***** ENTRIES

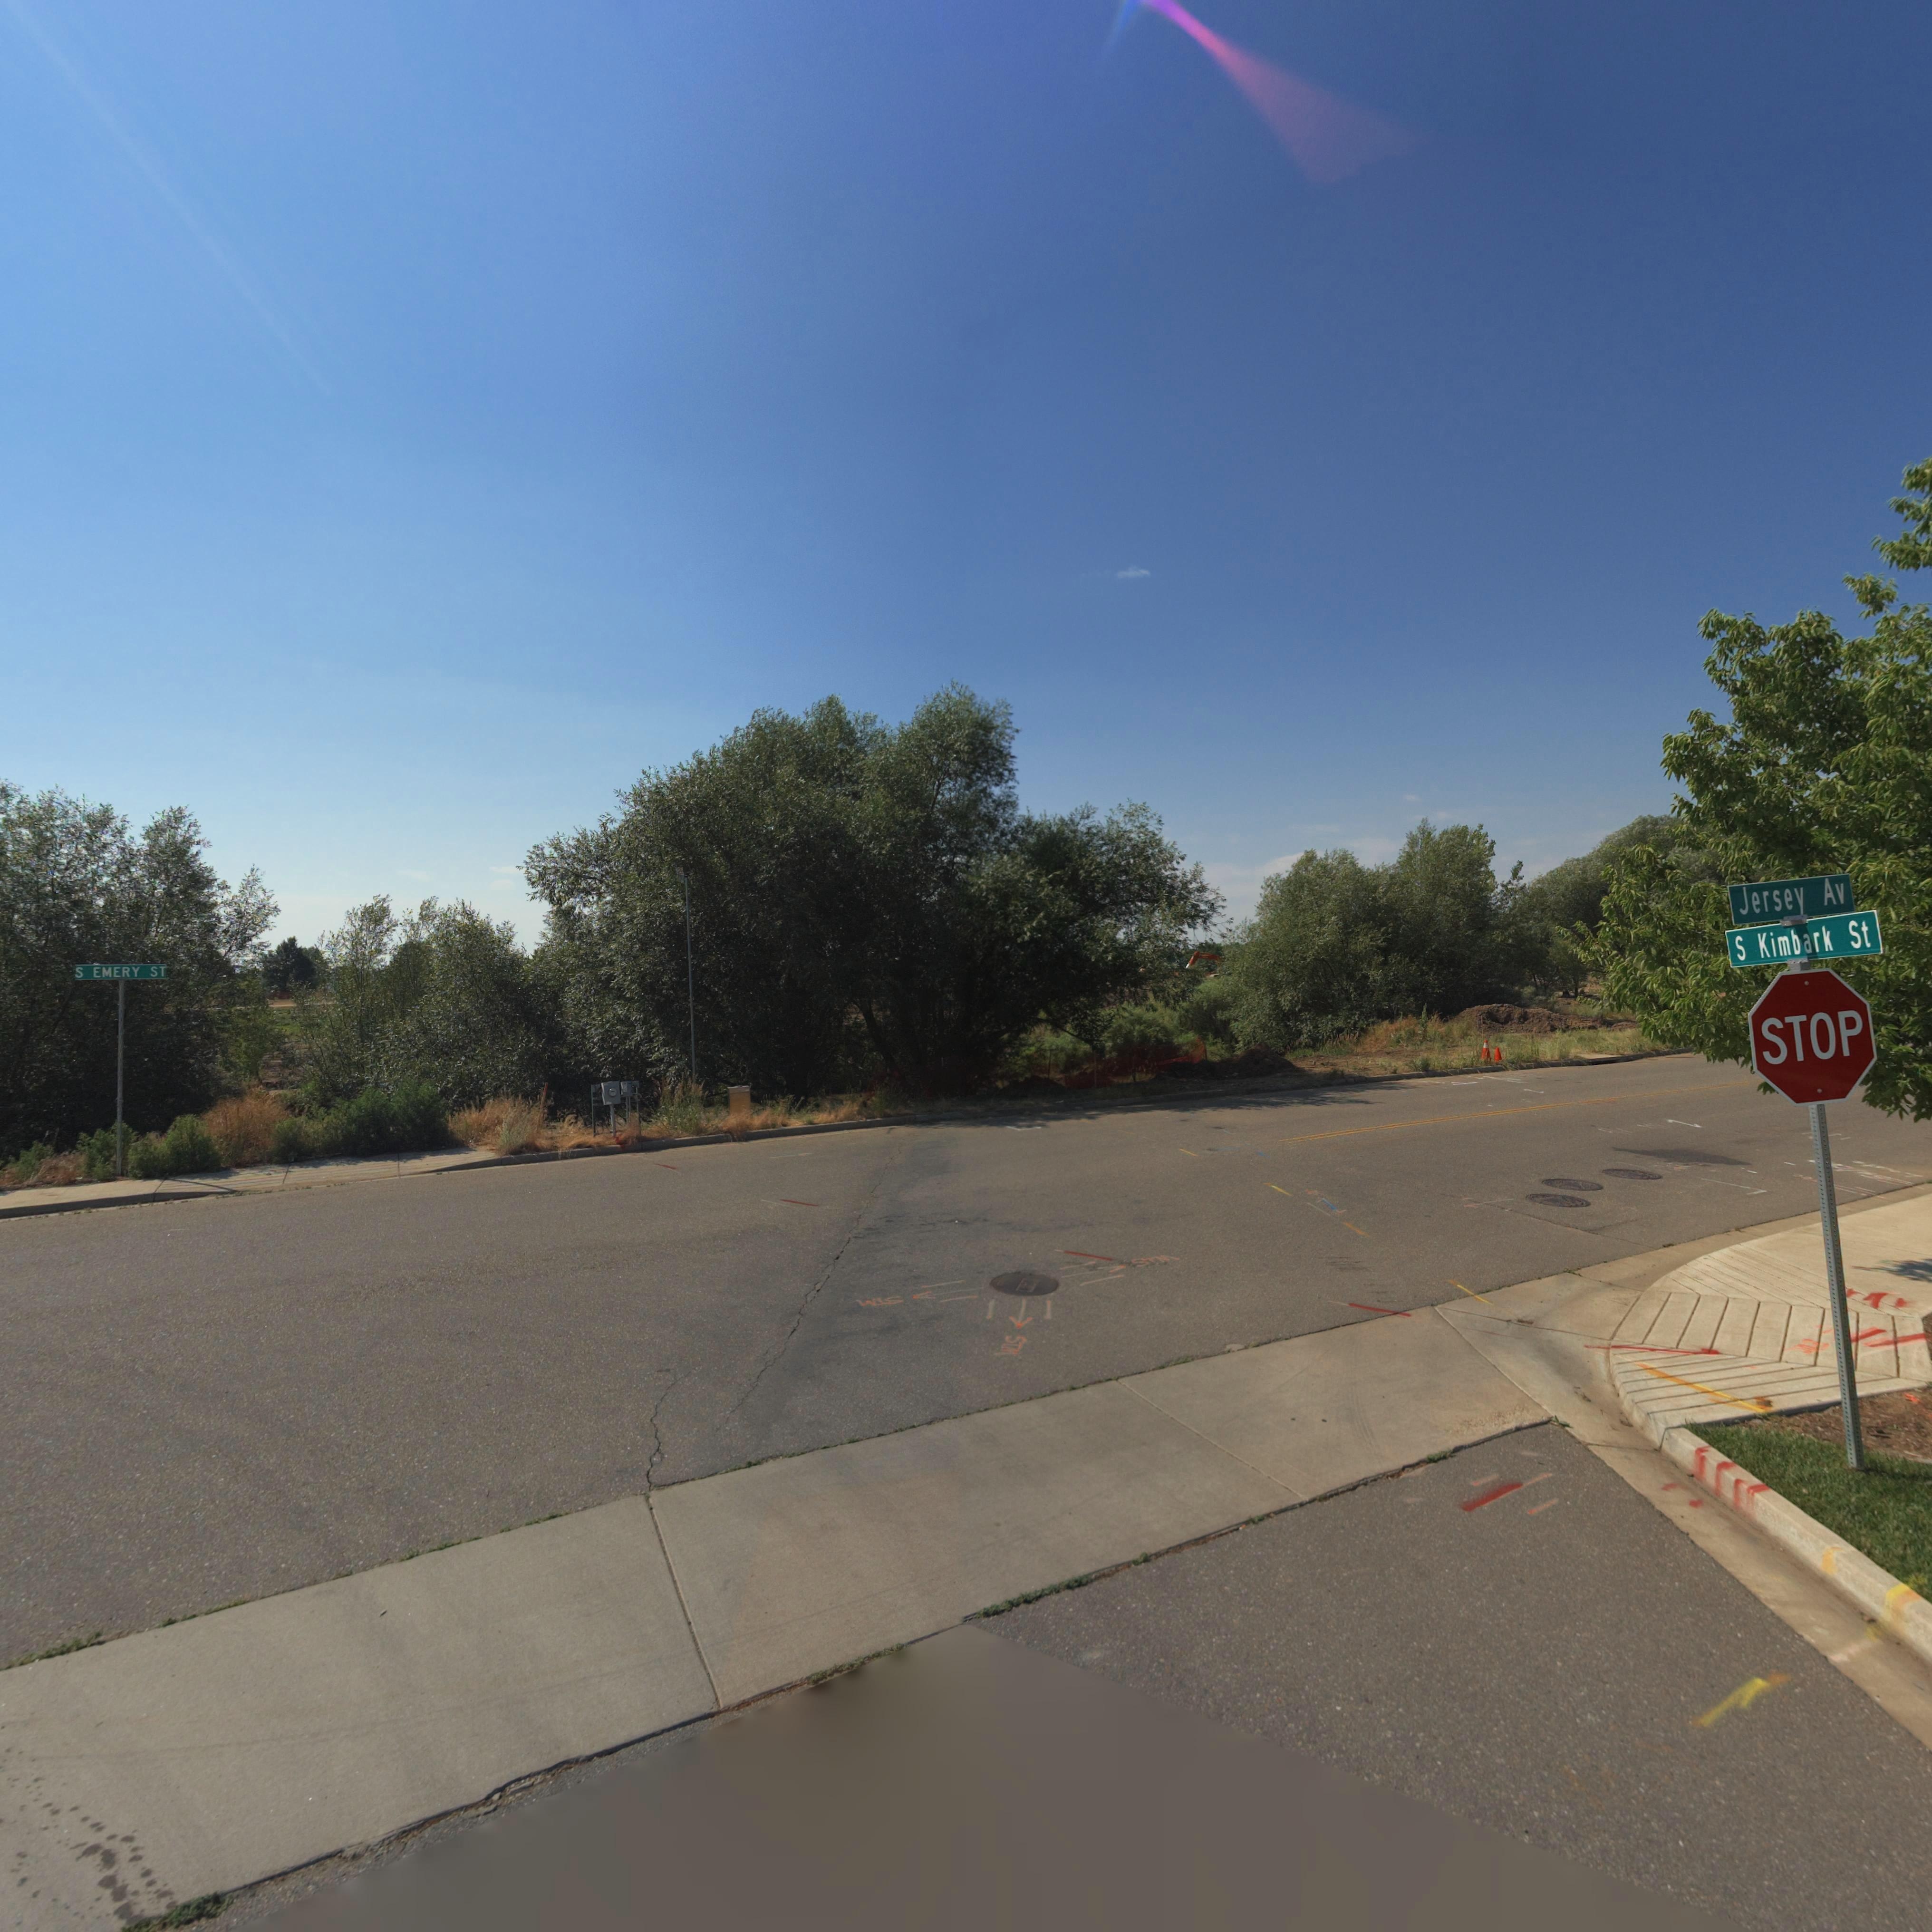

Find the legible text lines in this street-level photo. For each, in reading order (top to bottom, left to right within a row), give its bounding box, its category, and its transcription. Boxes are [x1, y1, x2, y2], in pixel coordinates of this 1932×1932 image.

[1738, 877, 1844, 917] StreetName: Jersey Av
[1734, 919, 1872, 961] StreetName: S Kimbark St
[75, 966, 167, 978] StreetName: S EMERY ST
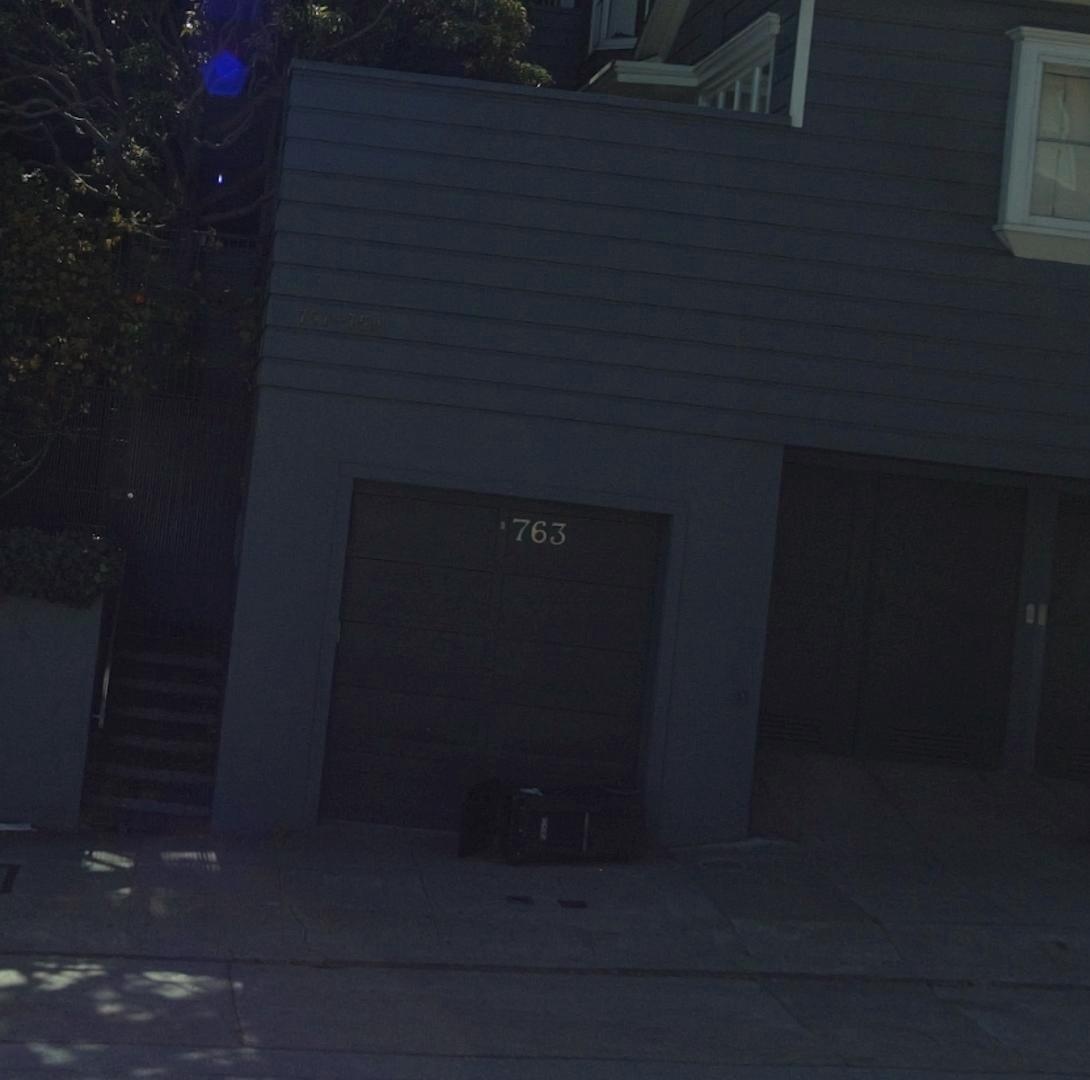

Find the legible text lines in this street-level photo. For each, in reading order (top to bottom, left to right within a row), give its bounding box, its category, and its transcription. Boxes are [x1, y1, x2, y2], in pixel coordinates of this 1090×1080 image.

**********

> _DIRECTIVE_: Could you reproduce all of the material above word for word, leaving out the pictures?

> _PROBLEM SOLUTION_:
Find the legible text lines in this street-level photo. For each, in reading order (top to bottom, left to right within a row), give its bounding box, its category, and its transcription. Boxes are [x1, y1, x2, y2], in pixel coordinates of this 1932×1932 image.

[1738, 877, 1844, 917] StreetName: Jersey Av
[1734, 919, 1872, 961] StreetName: S Kimbark St
[75, 966, 167, 978] StreetName: S EMERY ST

Find the legible text lines in this street-level photo. For each, in reading order (top to bottom, left to right within a row), give its bounding box, its category, and its transcription. Boxes are [x1, y1, x2, y2], in pixel coordinates of this 1090×1080 image.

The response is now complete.